Transcribe every line of the data below, keeping each rank, name, and spelling unchanged and in the same order.

┌──

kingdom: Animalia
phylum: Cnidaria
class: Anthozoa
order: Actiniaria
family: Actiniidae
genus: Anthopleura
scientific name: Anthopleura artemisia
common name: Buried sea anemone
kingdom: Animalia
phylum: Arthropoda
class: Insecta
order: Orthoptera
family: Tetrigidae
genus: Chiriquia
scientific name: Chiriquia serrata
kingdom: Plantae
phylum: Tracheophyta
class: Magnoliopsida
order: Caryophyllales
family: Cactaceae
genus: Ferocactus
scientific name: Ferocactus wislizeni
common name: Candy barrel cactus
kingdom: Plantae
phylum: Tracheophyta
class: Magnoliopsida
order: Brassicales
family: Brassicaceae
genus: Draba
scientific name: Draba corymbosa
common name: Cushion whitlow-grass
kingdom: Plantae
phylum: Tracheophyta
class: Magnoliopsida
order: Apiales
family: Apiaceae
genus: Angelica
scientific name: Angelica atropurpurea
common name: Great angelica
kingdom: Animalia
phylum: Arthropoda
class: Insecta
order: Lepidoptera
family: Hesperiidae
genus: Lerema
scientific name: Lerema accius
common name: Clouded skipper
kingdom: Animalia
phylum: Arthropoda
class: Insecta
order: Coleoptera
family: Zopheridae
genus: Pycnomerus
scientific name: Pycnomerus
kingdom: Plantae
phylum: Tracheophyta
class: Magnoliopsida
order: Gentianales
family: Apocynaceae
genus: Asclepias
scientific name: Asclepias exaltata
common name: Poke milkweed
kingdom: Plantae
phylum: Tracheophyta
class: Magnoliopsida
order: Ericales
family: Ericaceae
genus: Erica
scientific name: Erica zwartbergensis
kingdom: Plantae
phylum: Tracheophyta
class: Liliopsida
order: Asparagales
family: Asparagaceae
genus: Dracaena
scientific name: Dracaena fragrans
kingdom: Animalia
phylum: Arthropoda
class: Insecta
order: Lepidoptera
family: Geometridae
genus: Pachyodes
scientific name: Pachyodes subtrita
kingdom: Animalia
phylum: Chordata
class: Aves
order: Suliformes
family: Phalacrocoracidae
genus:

└──

Solved exercise ▸
kingdom: Animalia
phylum: Cnidaria
class: Anthozoa
order: Actiniaria
family: Actiniidae
genus: Anthopleura
scientific name: Anthopleura artemisia
common name: Buried sea anemone
kingdom: Animalia
phylum: Arthropoda
class: Insecta
order: Orthoptera
family: Tetrigidae
genus: Chiriquia
scientific name: Chiriquia serrata
kingdom: Plantae
phylum: Tracheophyta
class: Magnoliopsida
order: Caryophyllales
family: Cactaceae
genus: Ferocactus
scientific name: Ferocactus wislizeni
common name: Candy barrel cactus
kingdom: Plantae
phylum: Tracheophyta
class: Magnoliopsida
order: Brassicales
family: Brassicaceae
genus: Draba
scientific name: Draba corymbosa
common name: Cushion whitlow-grass
kingdom: Plantae
phylum: Tracheophyta
class: Magnoliopsida
order: Apiales
family: Apiaceae
genus: Angelica
scientific name: Angelica atropurpurea
common name: Great angelica
kingdom: Animalia
phylum: Arthropoda
class: Insecta
order: Lepidoptera
family: Hesperiidae
genus: Lerema
scientific name: Lerema accius
common name: Clouded skipper
kingdom: Animalia
phylum: Arthropoda
class: Insecta
order: Coleoptera
family: Zopheridae
genus: Pycnomerus
scientific name: Pycnomerus
kingdom: Plantae
phylum: Tracheophyta
class: Magnoliopsida
order: Gentianales
family: Apocynaceae
genus: Asclepias
scientific name: Asclepias exaltata
common name: Poke milkweed
kingdom: Plantae
phylum: Tracheophyta
class: Magnoliopsida
order: Ericales
family: Ericaceae
genus: Erica
scientific name: Erica zwartbergensis
kingdom: Plantae
phylum: Tracheophyta
class: Liliopsida
order: Asparagales
family: Asparagaceae
genus: Dracaena
scientific name: Dracaena fragrans
kingdom: Animalia
phylum: Arthropoda
class: Insecta
order: Lepidoptera
family: Geometridae
genus: Pachyodes
scientific name: Pachyodes subtrita
kingdom: Animalia
phylum: Chordata
class: Aves
order: Suliformes
family: Phalacrocoracidae
genus:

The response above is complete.